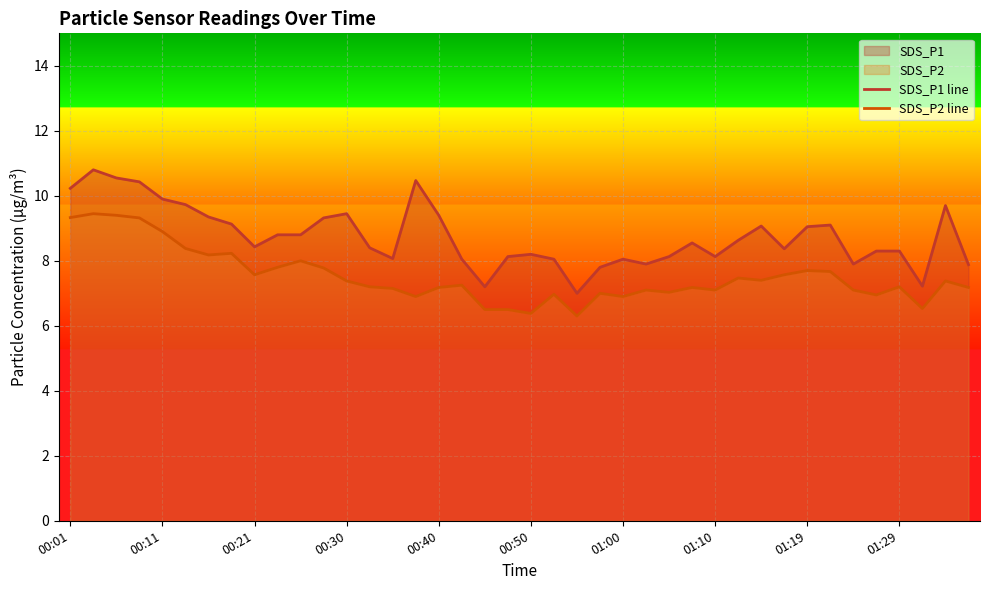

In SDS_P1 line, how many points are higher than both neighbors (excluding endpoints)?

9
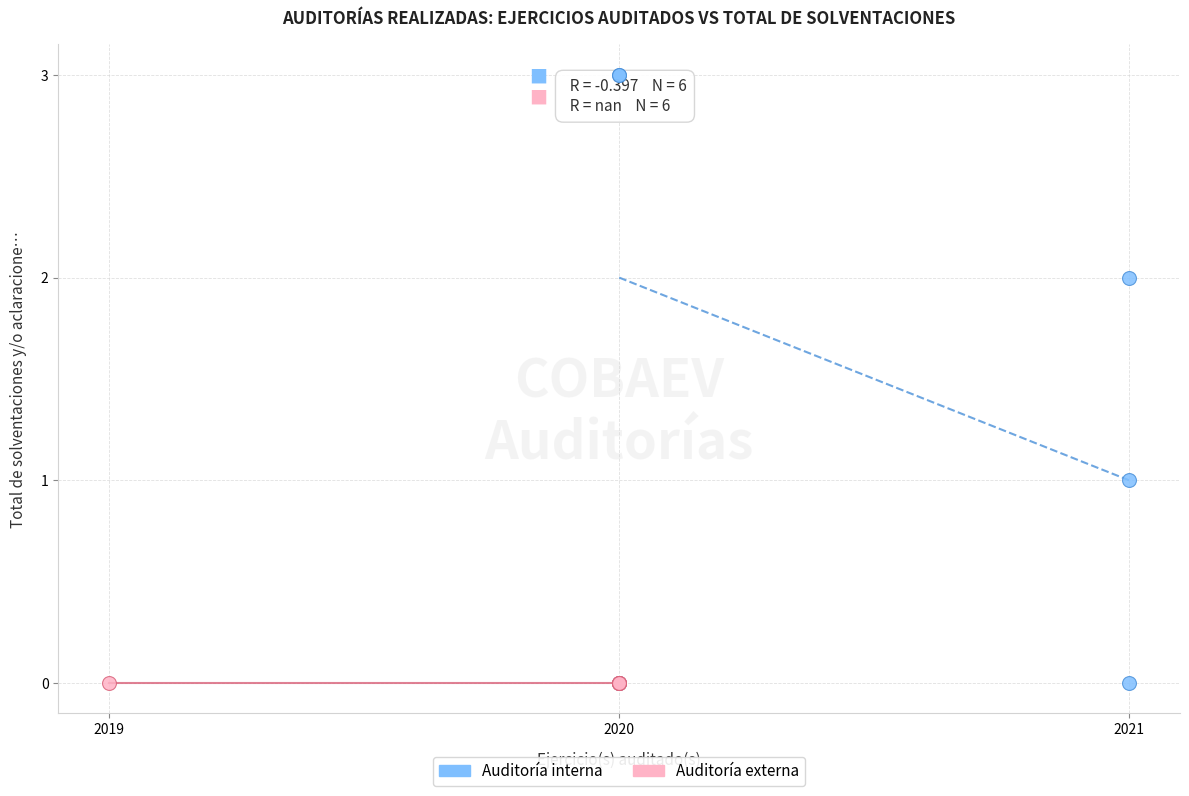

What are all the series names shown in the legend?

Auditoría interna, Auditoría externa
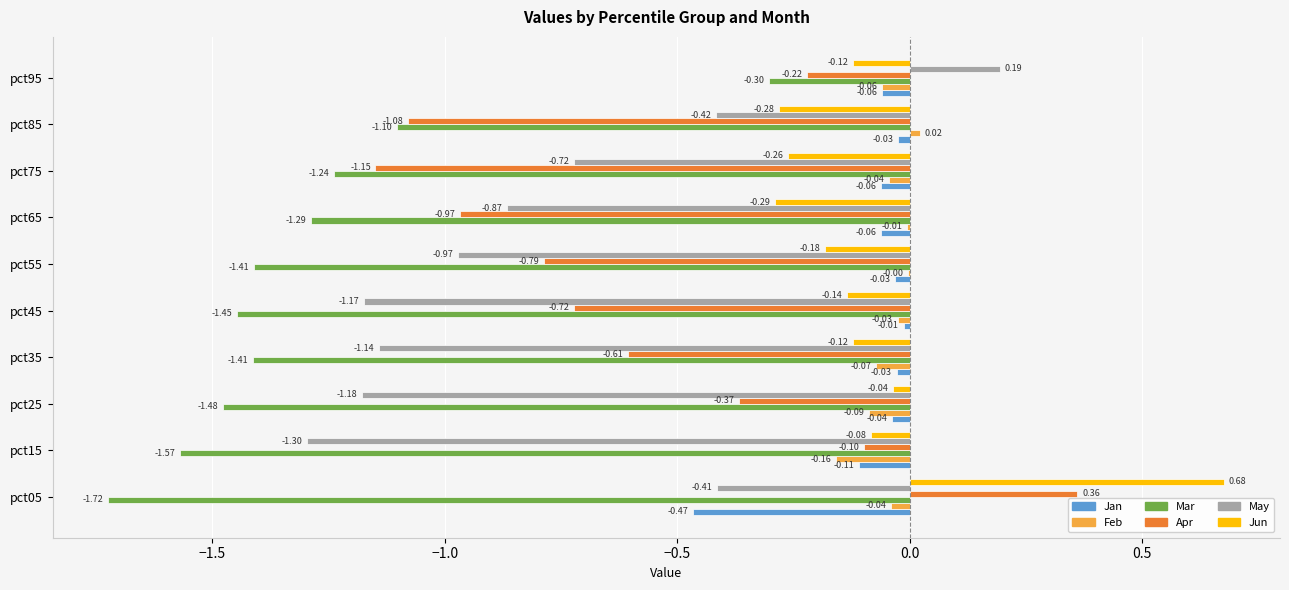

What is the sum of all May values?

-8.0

■ ■ ■ ■ ■

Work request =>
Please rewrite these lines with "legend" changed to "key" and everything else unchanged, leaving out the pictures.

Written response =>
In SDS_P1 line, how many points are higher than both neighbors (excluding endpoints)?

9

What are all the series names shown in the key?

Auditoría interna, Auditoría externa

What is the sum of all May values?

-8.0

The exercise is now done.